Wednesday, March 5, 2008
The SEC filed charges against Fidelity Investments and 13 current or former employees including Peter Lynch, for improperly accepting more than $1.6 million in travel, entertainment, and other gifts paid for by outside brokers courting the massive trading business Fidelity generates on behalf of the mutual funds it manages. In a settled Order against Fidelity, the SEC charged that the firm failed to seek "best execution" for its clients' mutual funds securities transactions. The Order found that Fidelity allowed the selection of brokers to execute those transactions to be influenced by lavish gifts as well as family and romantic relationships with brokers. Fidelity agreed to pay an $8 million penalty, which takes into account Fidelity's separate agreements with its mutual fund trustees and institutional and other clients to make additional payments. The SEC also censured Fidelity and required Fidelity to hire an independent compliance consultant to conduct a comprehensive review of Fidelity's current policies and procedures concerning equity trading operations, conflicts and gifts.

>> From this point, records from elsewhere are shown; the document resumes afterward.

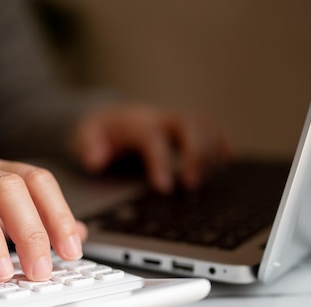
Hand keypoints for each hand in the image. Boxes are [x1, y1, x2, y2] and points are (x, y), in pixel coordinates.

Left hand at [72, 103, 232, 192]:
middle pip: (189, 126)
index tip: (164, 187)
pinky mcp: (185, 129)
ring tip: (213, 176)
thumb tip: (94, 160)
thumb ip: (87, 146)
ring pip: (203, 126)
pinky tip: (226, 160)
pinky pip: (209, 129)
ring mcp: (175, 122)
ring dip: (212, 148)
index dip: (161, 162)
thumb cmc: (98, 130)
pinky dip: (220, 142)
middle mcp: (161, 118)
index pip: (153, 138)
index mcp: (137, 122)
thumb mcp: (84, 136)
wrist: (108, 115)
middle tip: (192, 184)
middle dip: (195, 154)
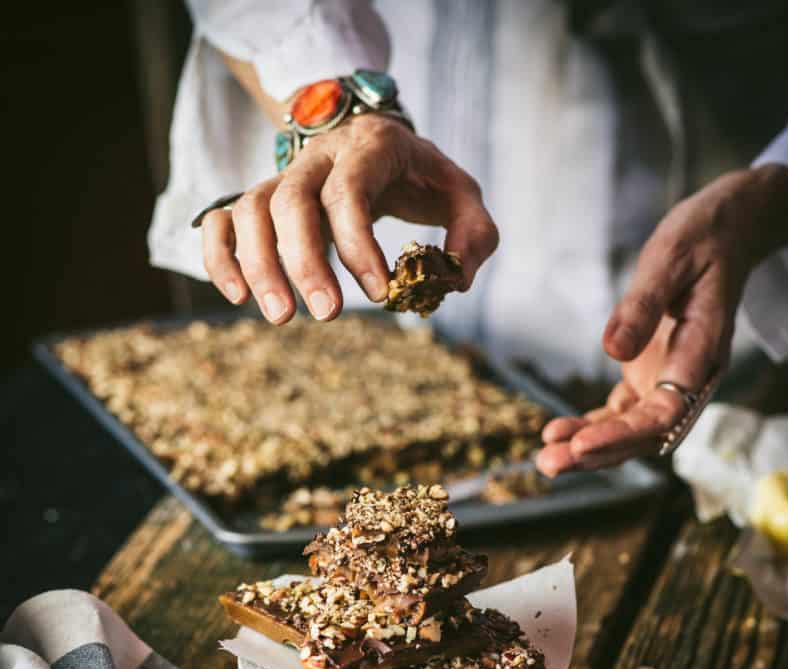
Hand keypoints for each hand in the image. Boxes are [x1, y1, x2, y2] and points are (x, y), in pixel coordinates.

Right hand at [201, 115, 497, 322]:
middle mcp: (316, 158)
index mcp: (368, 148)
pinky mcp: (259, 201)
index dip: (358, 244)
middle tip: (327, 314)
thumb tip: (456, 279)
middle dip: (306, 262)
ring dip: (259, 266)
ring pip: (250, 211)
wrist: (373, 139)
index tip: (380, 293)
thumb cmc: (418, 176)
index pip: (349, 191)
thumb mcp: (460, 192)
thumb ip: (474, 232)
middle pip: (291, 201)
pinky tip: (237, 298)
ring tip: (281, 317)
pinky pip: (221, 221)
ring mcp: (281, 177)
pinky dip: (221, 256)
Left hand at [537, 165, 787, 475]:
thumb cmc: (701, 240)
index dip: (624, 434)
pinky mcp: (652, 377)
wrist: (724, 232)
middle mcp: (690, 380)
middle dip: (598, 453)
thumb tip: (612, 350)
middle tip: (549, 463)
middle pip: (645, 434)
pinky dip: (591, 427)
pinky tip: (556, 434)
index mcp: (703, 355)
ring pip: (631, 431)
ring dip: (589, 448)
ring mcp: (670, 382)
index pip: (665, 412)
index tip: (582, 444)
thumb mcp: (669, 259)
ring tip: (545, 457)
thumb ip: (642, 306)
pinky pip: (621, 413)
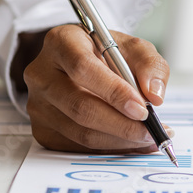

Fidelity consented to the Order without admitting or denying the findings.
According to the SEC Order, those charged received a host of travel, entertainment and other gifts paid for by outside brokers, including private jet trips to such places as Bermuda, Mexico, and Las Vegas and premium sports tickets to events including Wimbledon, the Super Bowl, and the Ryder Cup golf tournament.
The individuals charged by the SEC include Scott E. DeSano, Fidelity's former senior vice president and head of global equity trading, Bart A. Grenier, a senior vice president who held supervisory responsibility for Fidelity's equity trading desk and other business groups, and Peter Lynch, Fidelity's trustee, vice chairman and former portfolio manager of Fidelity's flagship Magellan Fund. Grenier and Lynch settled the SEC's charges without admitting or denying the allegations.
The SEC's Order against Lynch found that he obtained numerous free tickets to concerts, theater and sporting events paid for by outside brokers through his requests to two traders on Fidelity's equity trading desk, causing those traders to violate an Investment Company Act provision that bars accepting compensation from outside sources when transacting on behalf of a mutual fund. The Order requires Lynch to cease committing or causing any further violations and to pay $15,948 in disgorgement — equaling his ill-gotten gains — and prejudgment interest of $4,183.
The SEC's Order against Grenier found that he violated the Investment Company Act in connection with his acceptance of $38,500 worth of tickets from brokers to 21 concerts and sporting events. The Order further finds that Grenier caused violations of the Investment Company Act by DeSano, through whom Grenier requested the tickets from brokers. The Order requires Grenier to pay disgorgement and prejudgment interest in the amount of $26,316.89, and a $25,000 penalty. Grenier also was censured and ordered to cease further violations.
DeSano still faces SEC charges. The SEC alleges that DeSano knew that certain Fidelity traders directed transactions to brokers who provided them with travel, entertainment and gifts, and also to brokers with whom certain Fidelity traders had a family or romantic relationship.
On Dec. 1, 2006, the SEC brought a settled enforcement action against Jefferies & Co, Inc., its Director of Equities Scott Jones, and former Senior Vice President and equity sales trader Kevin Quinn in connection with Jefferies' provision of extravagant travel and entertainment, and other lavish gifts to Fidelity equity traders and DeSano in order to win securities brokerage business from the Fidelity mutual funds.